═════ Text

Sunday, February 23, 2020

Day 4 - Saturday, Oct. 19 - Hiva Oa

Our destination:  across the bay

Rainfall in the night.  Breakfast with Catherine and Philippe, who are leaving today for other islands and snorkeling.  Me?  A quiet morning before an afternoon trip to ceremonial ruins.
       The maid comes to do the room just as I head for the pool (whose water is much cooler than the ocean).  As I swim, the little girl from yesterday’s excursion comes up, still wearing the bone turtle necklace she bought on the island.  They’re inseparable, those two, even when swimming.  She’s also leaving today, with her brother, parents and grandparents.  Either a new batch will arrive or I’ll have the whole hotel almost to myself (which I doubt).
Upeke
       It rains off and on - to varying degrees - throughout the morning, the whole valley shrouded in clouds, winds rising and falling.  The maid gone, my new friends off to the airport, my magazine read, I sit on the porch overhanging the valley and watch line after line of white wave-crest run inexorably to the beach below.  Marquesans live at a slower pace; things don’t seem “urgent” here.  There’s a different mind set, one not easily adopted by a city person, but I’m starting to get it.  Is this what seduced Brel, compared to his bourgeois childhood in a wealthy work-ethic Belgian family, and after all those years throwing up in theater wings waiting to go on?  This timelessness?  He’d started out sailing around the world, but dropped anchor here and stayed.  He didn’t know he had cancer when he set sail.  That was still to come.  Near the end of his life, he flew back to France to cut one last record... and returned to be buried here.  On it, these lyrics:  “Faut-il que je vous dise / gémir n’est pas de mise / aux Marquises.”  (Let me tell you, / people just get on with life / in the Marquesas.)

After a light lunch, an excursion to Taa’Oa Valley.  We take two cars:  Hei with a new group of eight who just arrived and me alone with Alain.  It’s not far, just across the bay, but I’ve been warned to take mosquito spray, and I’m soooo glad I did!  It’s totally necessary in this almost-jungle high up at the end of the road.  There are visible clouds of mosquitos.
       The ceremonial site of Upeke up the valley from the  ocean was built around 1200 A.D. based on what has been found so far.  But there may be more buried below that, just as there is in Mexico’s Mayan ruins.  Evidently archaeologists haven’t had their way with it yet.  It reminds me in a way of Teotihuacan:  a rectangular open area with the ruins of small buildings on either side and at the ends.  Everything is built out of black basalt, except for one wall of reddish stone, the same rock as the hats of the tikis on Rapa Nui.  Yet another similarity between the two islands.

══════════

**Check your understanding**
• a. Summarize the diary entry in two sentences.
• b. Recast the paragraph of the diary entry beginning "The ceremonial site of Upeke" as a bulleted list that keeps its main facts.

═════ Study material

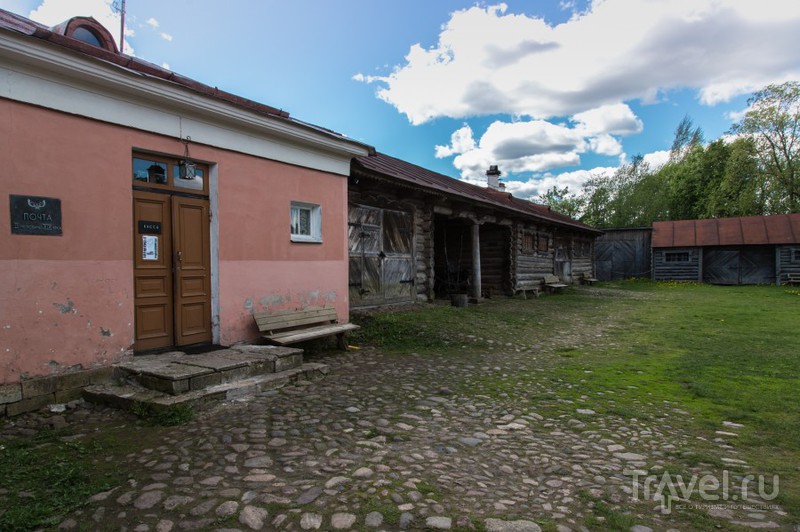
This screenshot has height=532, width=800. Find the location of `window`. window is located at coordinates (86, 30).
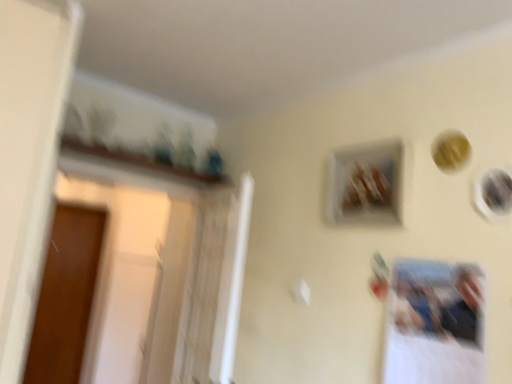
Question: Should I look upward or downward to see matte black picture frame at upper right, the 2th picture frame viewed from the left?

Choices:
 (A) up
 (B) down

Answer: (B)

Question: Does wooden frame at upper center, placed as the 2th picture frame when sorted from front to back, have a smaller size compared to brown wood screen door at left?

Choices:
 (A) yes
 (B) no

Answer: (A)

Question: From the image's perspective, is wooden frame at upper center, the 2th picture frame from the right, on brown wood screen door at left?

Choices:
 (A) no
 (B) yes

Answer: (B)

Question: Does wooden frame at upper center, the 2th picture frame from the right, have a lesser height compared to brown wood screen door at left?

Choices:
 (A) no
 (B) yes

Answer: (B)

Question: Considering the relative sizes of wooden frame at upper center, the 2th picture frame from the right, and brown wood screen door at left in the image provided, is wooden frame at upper center, the 2th picture frame from the right, thinner than brown wood screen door at left?

Choices:
 (A) yes
 (B) no

Answer: (A)

Question: Is wooden frame at upper center, the 1th picture frame from the back, outside brown wood screen door at left?

Choices:
 (A) yes
 (B) no

Answer: (A)

Question: From the image's perspective, is wooden frame at upper center, the 2th picture frame from the right, below brown wood screen door at left?

Choices:
 (A) yes
 (B) no

Answer: (B)

Question: From the image's perspective, is wooden frame at upper center, the first picture frame from the left, beneath matte black picture frame at upper right, the 2th picture frame viewed from the left?

Choices:
 (A) no
 (B) yes

Answer: (A)

Question: Can you confirm if wooden frame at upper center, the first picture frame from the left, is smaller than matte black picture frame at upper right, which is the first picture frame from front to back?

Choices:
 (A) yes
 (B) no

Answer: (B)

Question: Is wooden frame at upper center, the 1th picture frame from the back, far from matte black picture frame at upper right, which ranks as the 2th picture frame in back-to-front order?

Choices:
 (A) no
 (B) yes

Answer: (A)

Question: Could you tell me if wooden frame at upper center, the 2th picture frame from the right, is facing matte black picture frame at upper right, the 2th picture frame viewed from the left?

Choices:
 (A) no
 (B) yes

Answer: (A)

Question: From the image's perspective, is wooden frame at upper center, placed as the 2th picture frame when sorted from front to back, located above matte black picture frame at upper right, the 2th picture frame viewed from the left?

Choices:
 (A) no
 (B) yes

Answer: (B)

Question: Is the position of wooden frame at upper center, the first picture frame from the left, more distant than that of matte black picture frame at upper right, the 2th picture frame viewed from the left?

Choices:
 (A) yes
 (B) no

Answer: (A)

Question: Is brown wood screen door at left not near wooden frame at upper center, placed as the 2th picture frame when sorted from front to back?

Choices:
 (A) no
 (B) yes

Answer: (B)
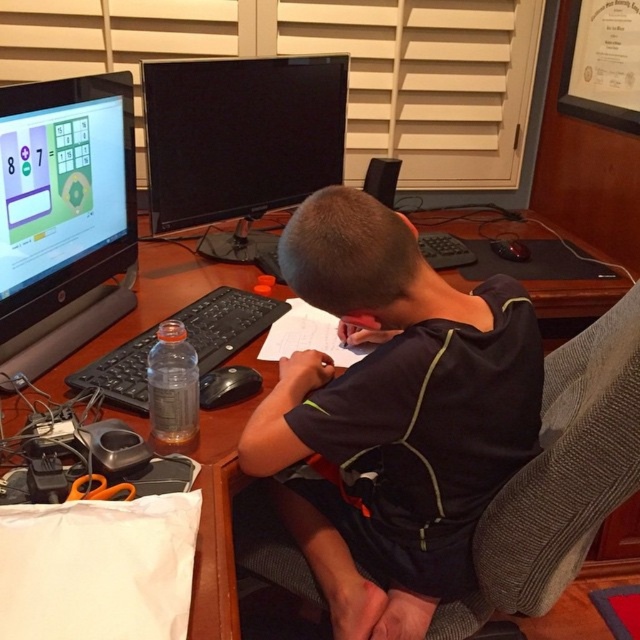
Question: Where is dark blue jersey at center located in relation to brown wooden computer desk at center in the image?

Choices:
 (A) left
 (B) right

Answer: (B)

Question: Is black glossy monitor at center to the right of black plastic keyboard at center from the viewer's perspective?

Choices:
 (A) yes
 (B) no

Answer: (A)

Question: Based on their relative distances, which object is nearer to the brown wooden computer desk at center?

Choices:
 (A) matte black monitor at left
 (B) black glossy monitor at center

Answer: (A)

Question: Considering the relative positions of dark blue jersey at center and black glossy monitor at center in the image provided, where is dark blue jersey at center located with respect to black glossy monitor at center?

Choices:
 (A) left
 (B) right

Answer: (B)

Question: Which point appears farthest from the camera in this image?

Choices:
 (A) tap(170, 252)
 (B) tap(273, 244)
 (C) tap(326, 378)

Answer: (B)

Question: Which of the following is the closest to the observer?

Choices:
 (A) brown wooden computer desk at center
 (B) black plastic keyboard at center

Answer: (A)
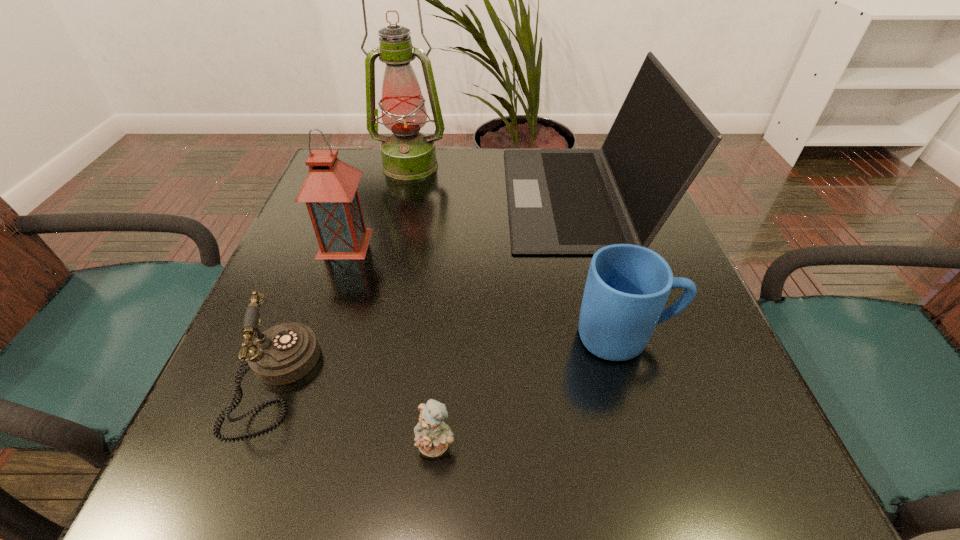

══════════

**Problem solutions**
• a. After a rainy, quiet morning on Hiva Oa, in which the writer swims, watches the waves from the porch and wonders whether the slower Marquesan pace is what drew Brel to stay, the writer joins an afternoon excursion to Taa'Oa Valley across the bay. There, amid visible clouds of mosquitos, stands the ceremonial site of Upeke, built around 1200 A.D. of black basalt with one wall of reddish stone, which reminds the writer of Teotihuacan and of Rapa Nui.

• b.
- Upeke lies up the valley from the ocean and was built around 1200 A.D., based on what has been found so far.
- More may be buried below, as in Mexico's Mayan ruins, since archaeologists apparently have not yet worked the site.
- Its layout recalls Teotihuacan: a rectangular open area with the ruins of small buildings on either side and at the ends.
- Everything is black basalt except one wall of reddish stone, the same rock as the hats of the tikis on Rapa Nui, another similarity between the two islands.